District retail sales generally declined in recent weeks, although pockets of strength were reported. Several department store managers reported disappointing sales since our last assessment and their outlook for the holiday season was restrained. However, in the days leading up to Black Friday, a few contacts reported an increase in foot traffic and sales. Big-ticket sales were generally soft, with mixed reports from car and light truck dealers. While an automobile dealer in South Carolina attributed falling sales to the high unemployment rate in his area, a central West Virginia dealer said that he had “a real good month.” A recent boat show in Maryland drew over 90,000 visitors; sales were reported as robust and financing at low rates was widely available. In addition, grocery sales grew more rapidly than a month ago, according to survey contacts, and an executive at a chain hardware store in central Virginia told us customer traffic remained steady, but the amount customers were spending increased. Inventories flattened over the last four weeks, according to most respondents in our November survey, and retail prices rose moderately.

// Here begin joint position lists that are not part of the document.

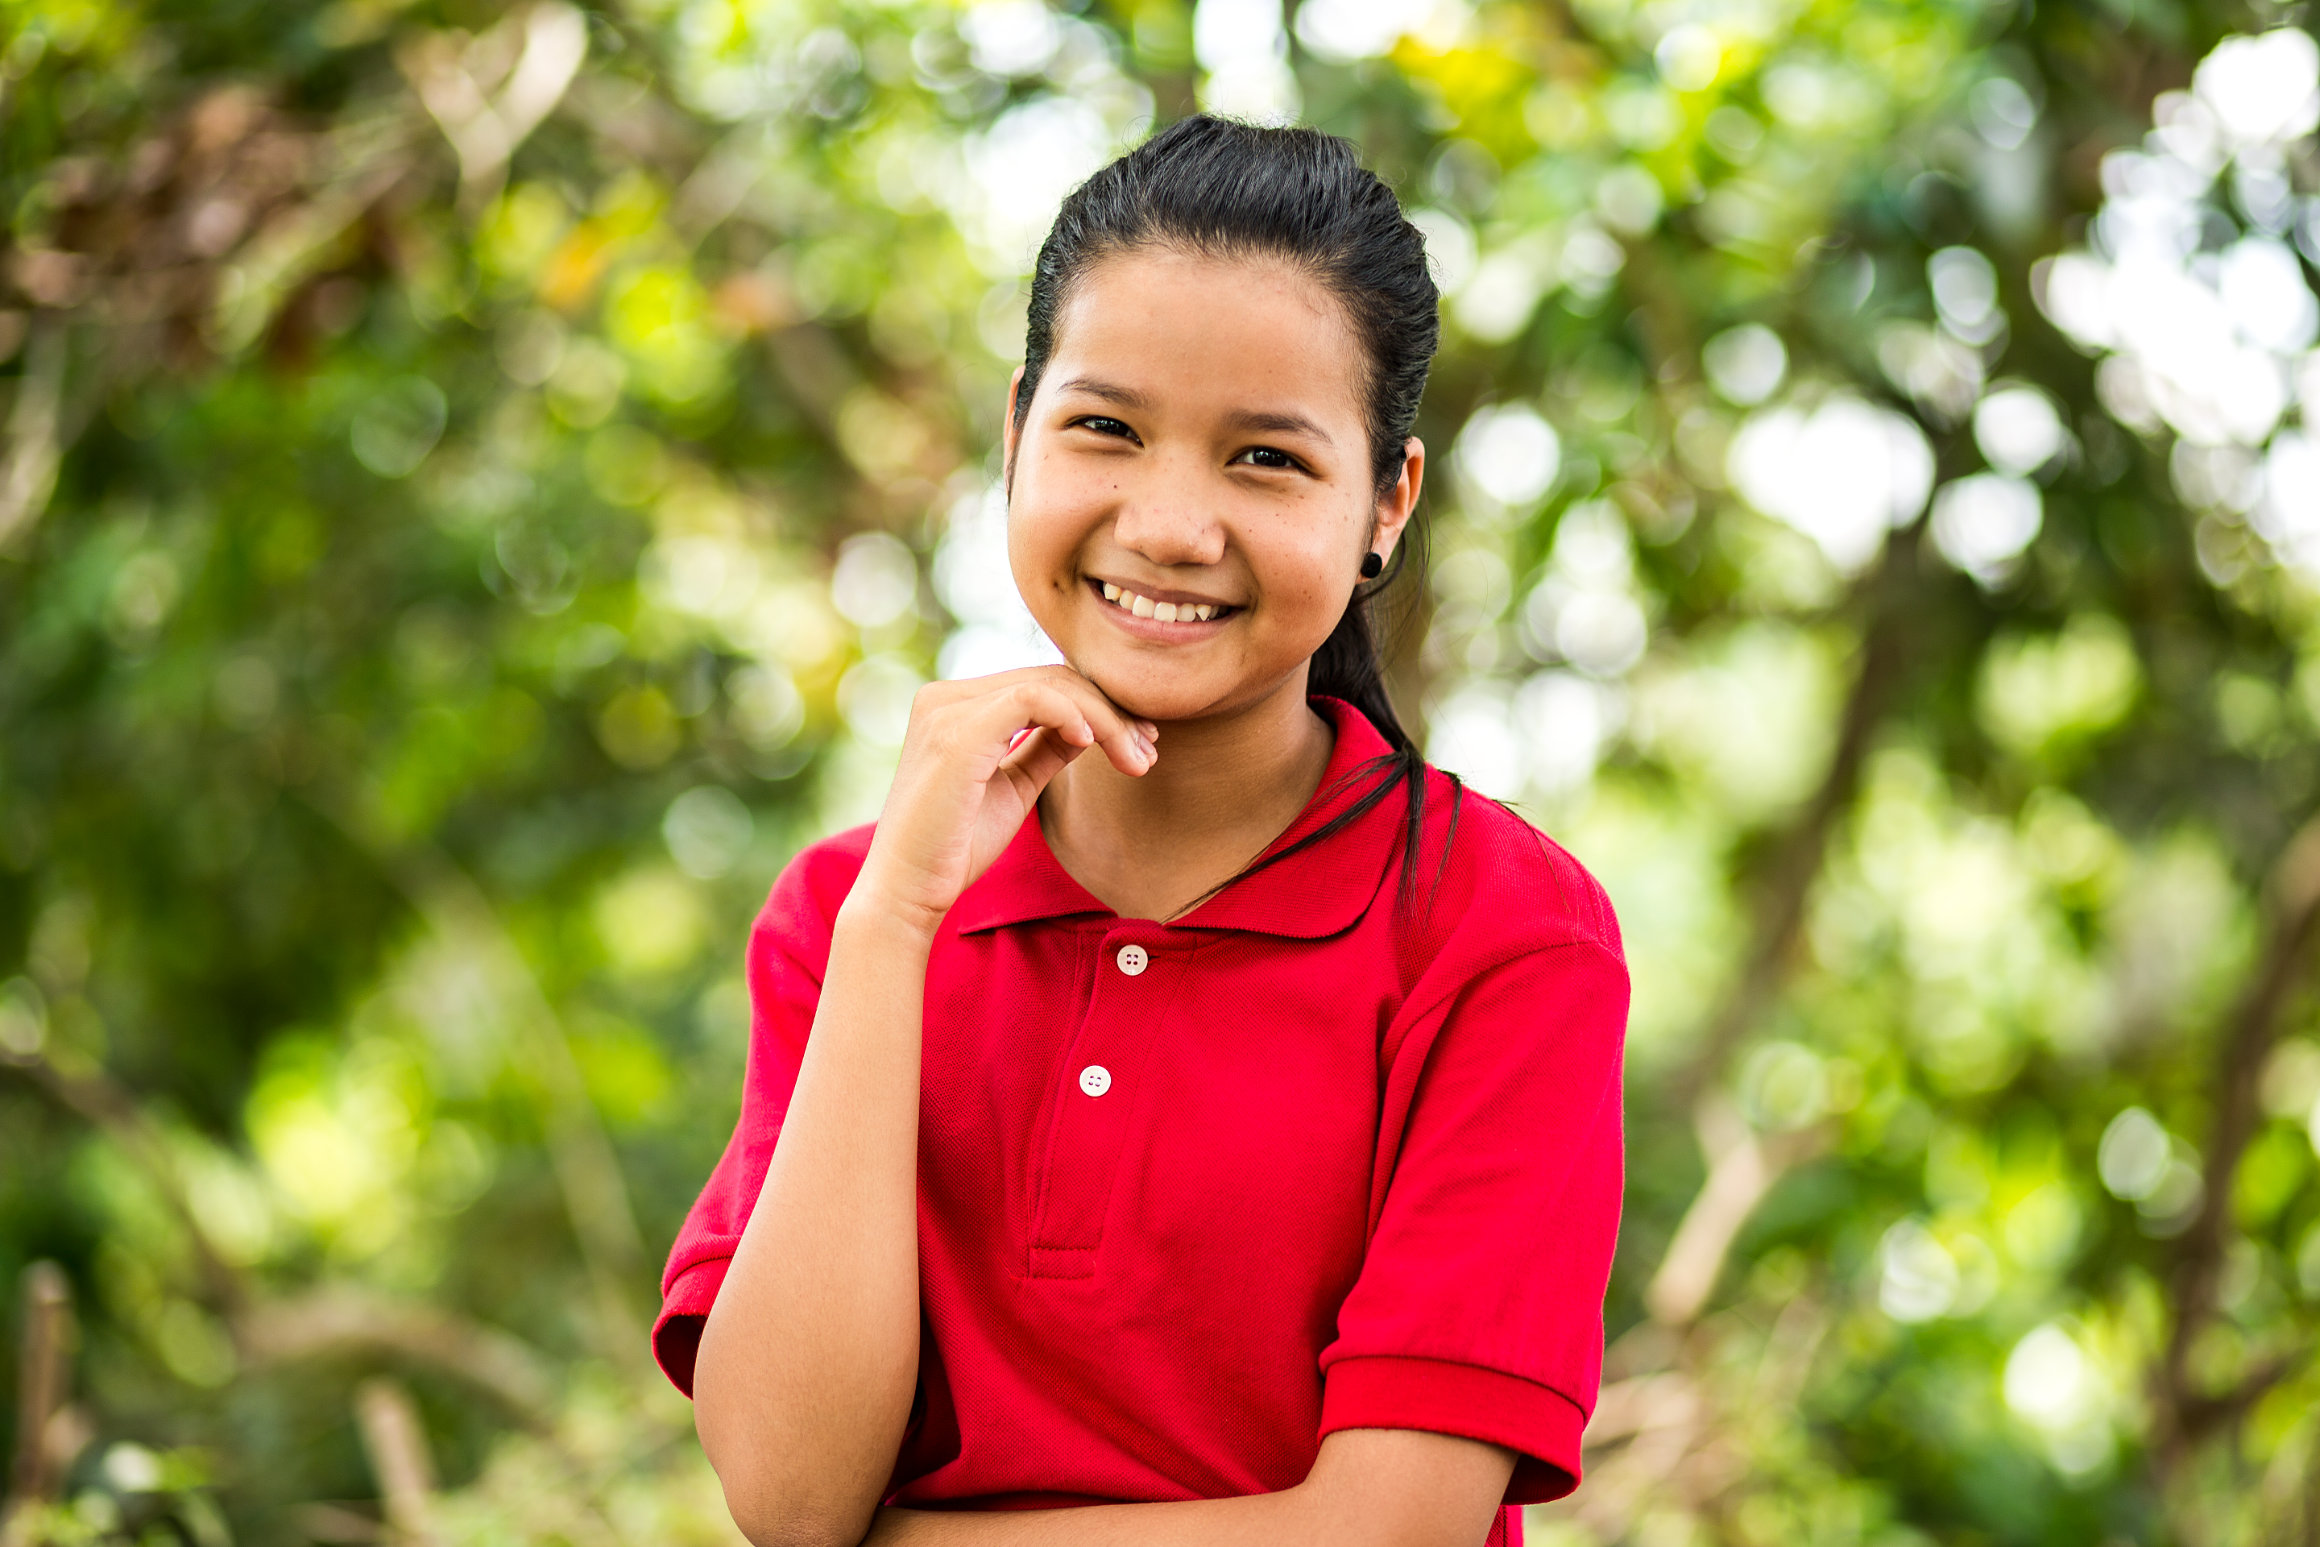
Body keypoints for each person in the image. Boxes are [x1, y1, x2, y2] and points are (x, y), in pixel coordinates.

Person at [652, 116, 1630, 1547]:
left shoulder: (1502, 932)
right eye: (1106, 427)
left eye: (1268, 461)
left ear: (1386, 502)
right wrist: (895, 933)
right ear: (1014, 435)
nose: (1171, 524)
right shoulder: (845, 914)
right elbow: (793, 1500)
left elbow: (1385, 1528)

Business activity at service-providing firms stabilized or accelerated since our last report. Most owners and managers at restaurants across the District reported an uptick in revenues, and several investment professionals said business had rekindled at their firms. In Richmond, a contact at a financial services firm said his clients’ appetite for risk was returning. Even with improved client confidence, however, his firm was not able to increase profit margins. Education and healthcare contacts noted little change in revenues during recent weeks. “Steady, close-to-budgeted demand” for services was the report from an executive at a North Carolina healthcare system. A CPA in central West Virginia said the local economy remained “pretty stagnant,” but demand at his firm was steady. Prices at services-providing firms edged up slightly, according to survey findings.

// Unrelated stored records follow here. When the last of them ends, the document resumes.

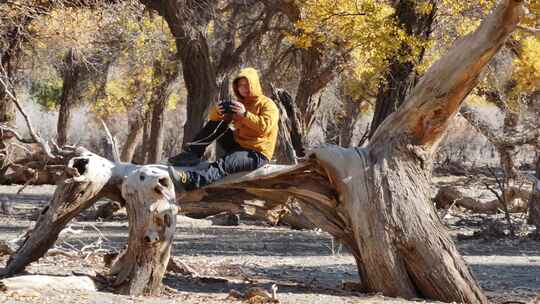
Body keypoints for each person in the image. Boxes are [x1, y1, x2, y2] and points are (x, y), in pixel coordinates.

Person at [168, 67, 279, 192]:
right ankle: (192, 154)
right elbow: (214, 121)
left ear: (254, 85)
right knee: (217, 124)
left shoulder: (268, 104)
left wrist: (245, 114)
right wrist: (218, 111)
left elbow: (264, 127)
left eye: (247, 84)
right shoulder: (239, 103)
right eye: (240, 85)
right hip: (238, 145)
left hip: (257, 153)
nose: (244, 88)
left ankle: (190, 181)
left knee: (224, 164)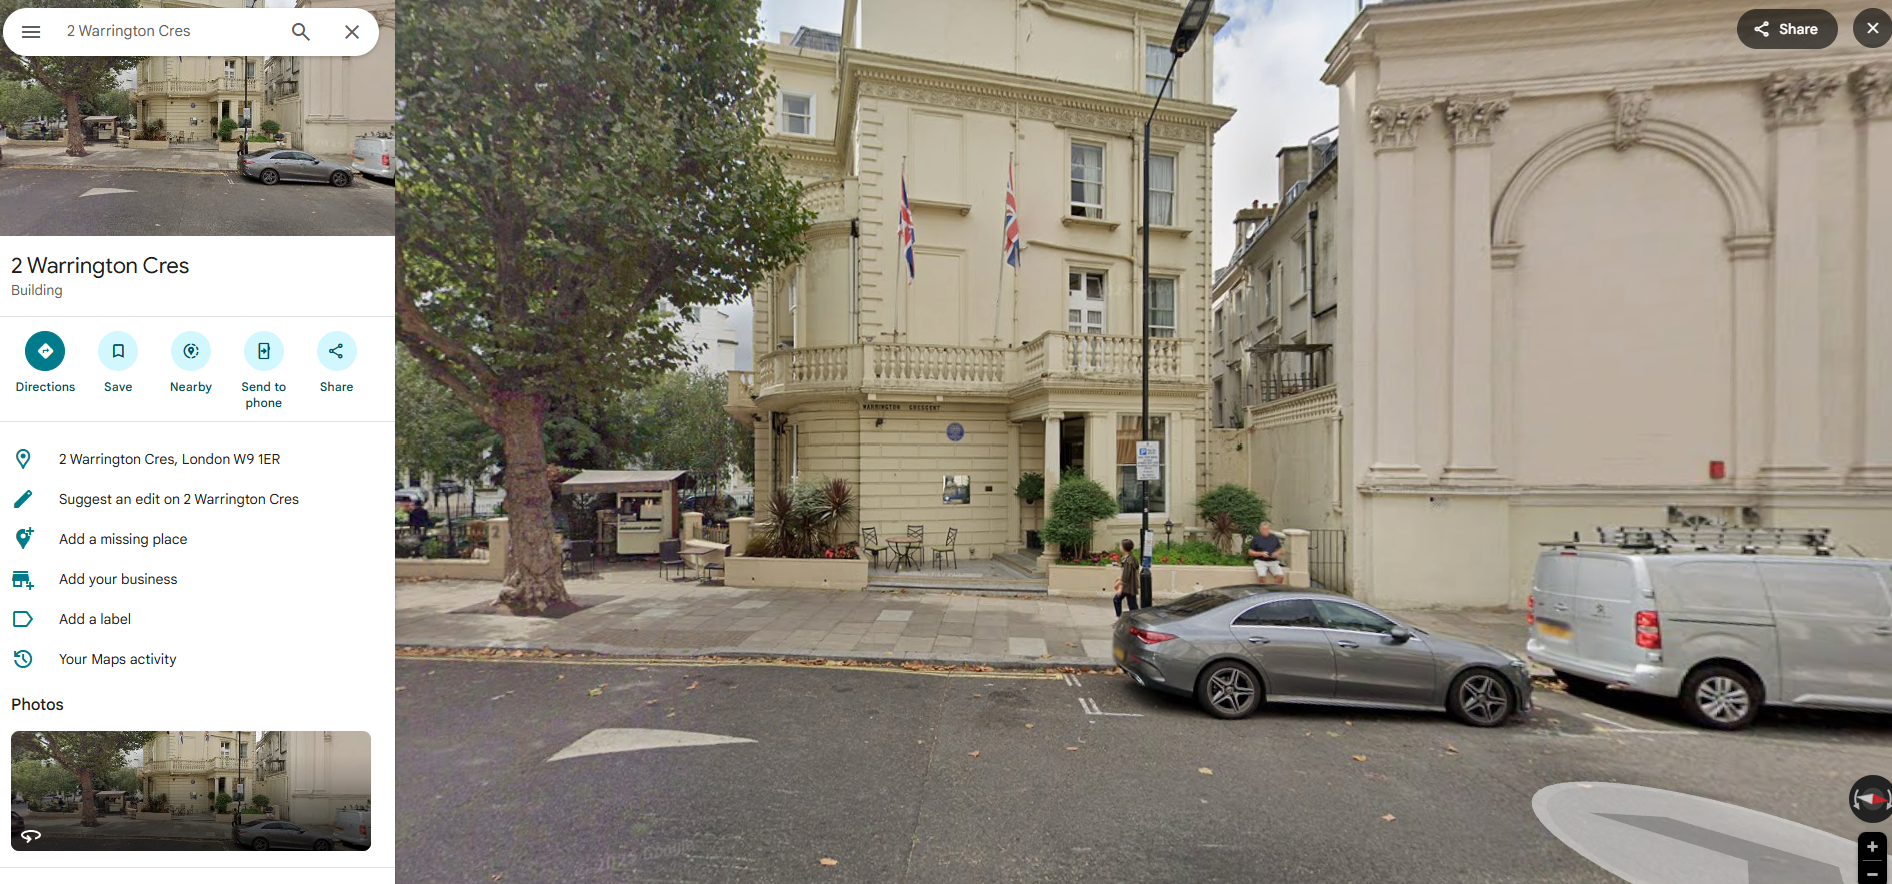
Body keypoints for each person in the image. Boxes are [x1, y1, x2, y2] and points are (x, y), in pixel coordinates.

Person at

Lending activity in the District continued to post modest gains from weak levels since our last assessment, but there were also many areas with no improvement. Refinancing continued to dominate activity in the mortgage market, although several bankers around the District cited marginal improvements in new home loans. However, most loans were for homes in the low price range and often associated with foreclosures or short sales. Several loan officers for large regional banks reported a pickup in consumer lending activity -- mostly for home improvement or purchasing and repairing bargain-priced homes. A banker in the Baltimore area stated that commercial loan demand started to increase in recent weeks, noting that many loans were to support new business, and a lender in South Carolina provided equipment financing to several local manufacturers. Financing of new commercial construction remained dormant, but a banker in the Baltimore area cited a modest increase in condo and apartment construction loans. Credit quality continued to improve, according to most bankers, even as non-performing loans and loan losses remained above normal. However, a loan officer in the Richmond area noted that delinquencies were moving back to normal levels.

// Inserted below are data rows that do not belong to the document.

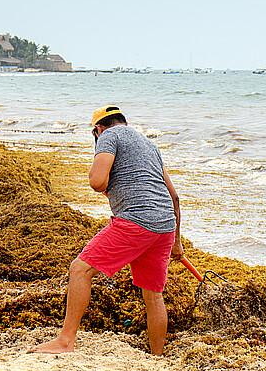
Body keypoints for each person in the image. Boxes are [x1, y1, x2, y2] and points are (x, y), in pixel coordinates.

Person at [30, 106, 184, 357]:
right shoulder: (149, 145)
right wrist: (177, 243)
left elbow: (97, 182)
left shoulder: (108, 137)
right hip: (165, 225)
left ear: (98, 129)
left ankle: (65, 341)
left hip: (136, 221)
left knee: (80, 269)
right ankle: (158, 355)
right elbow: (175, 197)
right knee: (153, 296)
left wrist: (101, 169)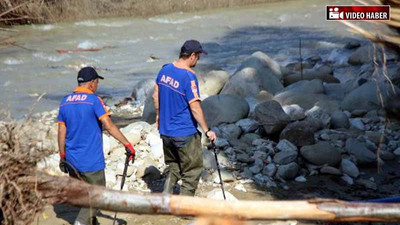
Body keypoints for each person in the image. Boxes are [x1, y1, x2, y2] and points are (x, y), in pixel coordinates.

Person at [57, 66, 136, 225]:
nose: (98, 85)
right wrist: (127, 144)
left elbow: (61, 131)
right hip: (90, 160)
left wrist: (62, 156)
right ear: (92, 83)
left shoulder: (65, 102)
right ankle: (80, 222)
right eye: (97, 82)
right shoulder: (94, 100)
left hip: (72, 160)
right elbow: (109, 125)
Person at [152, 40, 217, 196]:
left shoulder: (165, 70)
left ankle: (165, 197)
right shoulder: (188, 77)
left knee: (174, 166)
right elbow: (195, 107)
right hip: (184, 132)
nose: (198, 60)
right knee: (192, 171)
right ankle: (184, 208)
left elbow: (155, 96)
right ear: (192, 56)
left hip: (165, 131)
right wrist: (207, 130)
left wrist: (159, 116)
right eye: (198, 57)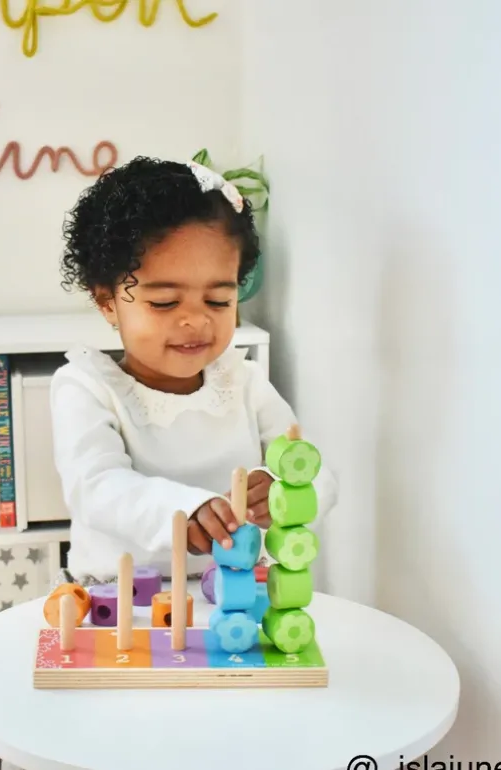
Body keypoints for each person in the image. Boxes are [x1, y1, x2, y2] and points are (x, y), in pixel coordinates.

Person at [48, 155, 338, 585]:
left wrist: (284, 491)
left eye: (218, 301)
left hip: (234, 598)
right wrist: (186, 510)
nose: (196, 321)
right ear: (107, 301)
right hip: (122, 602)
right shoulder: (87, 388)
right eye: (165, 302)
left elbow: (320, 479)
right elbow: (97, 488)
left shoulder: (244, 382)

Indicators of real estate activity around the District were mixed during the last month. Most Realtors continued to report limited sales activity, but several indicated that consumers have started to shop for homes again. A Realtor in South Carolina stated that an increase in layoffs in recent weeks contributed to slow home sales. In central Virginia, a real estate agent reported that, while the number of contracts was down recently, foot traffic had improved and prices had stabilized -- even at the upper-price range. A Realtor in the D.C., area described sales activity as “pretty good” (up markedly from a year ago). However, a real estate agent in Northern Virginia said that October was “a terrible month,” although sales in early November were showing modest improvement. Several agents noted that more sellers in the market were opting instead to rent their properties. A Baltimore area Realtor stated that military families moving into the area as part of BRAC-related relocations were often renting rather than buying homes, dampening anticipated home price increases. A contractor in North Carolina told of an appraiser who had so much business that he was “working seven days a week with no end in sight.”
Commercial real estate activity was generally weak since our last report, but property managers were becoming more optimistic about the near term. A Baltimore developer described commercial property demand as spotty, but he expected a pickup in demand from local “feds, meds, and eds.” A developer of residential complexes reported that his numbers have improved in recent weeks, but the volume of transactions remained extremely low. A commercial Realtor in North Carolina noted that rental rates were flat at low levels, but property owners were able to avoid making negative cash-flow deals. In contrast, the owner of an elevator repair service reported that businesses were spending again --partly to maintain safety standards, but also to modernize in anticipation of a pickup in business activity. A commercial architect said that he could now “see light at the end of the tunnel” and was able to proceed with several projects that had been on hold for well over a year. A contact in the D.C., area said that architectural firms were hiring again. Nonetheless, most contractors continued to report no speculative building, and a contractor in central Virginia said that his region had only a few closings for new construction (mostly government projects).
Hiring activity picked up moderately since our last report, but employment agencies were uncertain whether the gains would continue into December. Several sources reported increased hiring of production and assembly workers. A supplier of ball bearings stated that his company recently started to hire, after postponing the decision over concern about the sustainability of improving demand. A machinery equipment industry spokesman reported that hiring was up, but mostly limited to filling empty positions. The tourism industry along the District’s east coast added employees, according to one contact, but mostly for temporary workers. A major retail chain store representative said that hiring activity had been ongoing, but most likely would be down in December when compared to a year ago. Several contacts at employment firms reported that demand for assembly line workers was somewhat stronger than a month ago, although the contacts were evenly split about whether the gains would continue into December. An agency manager in South Carolina expressed concern about a slowdown in hiring during the holiday season. Contacts continued to report that skilled workers were hard to find, but that wage pressures were subdued and little change was expected over the next few months.
Assessments of tourist activity were mostly positive since our last report. A financial analyst reported that tourism in the Baltimore area was “robust” in recent months, and a port official there noted that Europeans were flying into Baltimore to take advantage of recently added cruise lines. A Myrtle Beach contact characterized tourist activity as somewhat stronger, compared to a year ago, which he attributed to increased weekend traffic. A manager at a mountain resort in Virginia also described tourist activity as somewhat stronger, which was due to great weather coupled with beautiful fall foliage. That contact also mentioned that the resort had attracted a more affluent crowd who normally spends more on food and recreation. Restaurants did better in October and November than in the summer months, and golf courses had more players than usual for the fall season. However, contacts from the Outer Banks of North Carolina and Virginia Beach reported little change in bookings in recent weeks. Several added that discretionary retail spending by tourists was down and vacationers were looking for exceptional deals at restaurants and recreation venues.
Dry and cool temperatures allowed Fifth District farmers to make steady progress in harvesting and in small grain plantings, and farm income projections increased since our last report. Corn harvested for grain was 100 percent complete in Maryland and was winding down in West Virginia, according to reports, with farmers in those states reportedly pleased with yields. The corn harvest in Virginia had neared completion, with local producers expecting low yields due to extremely dry weather. In both North and South Carolina, the cotton harvest was ahead of schedule. In addition, small grains had been planted and were off to a good start throughout the District. Results of our recent agricultural credit conditions survey indicated that income projections strengthened somewhat as a result of continued higher commodity prices and stronger demand. However, lower yields and crop quality were expected to have an impact on producers’ financial positions.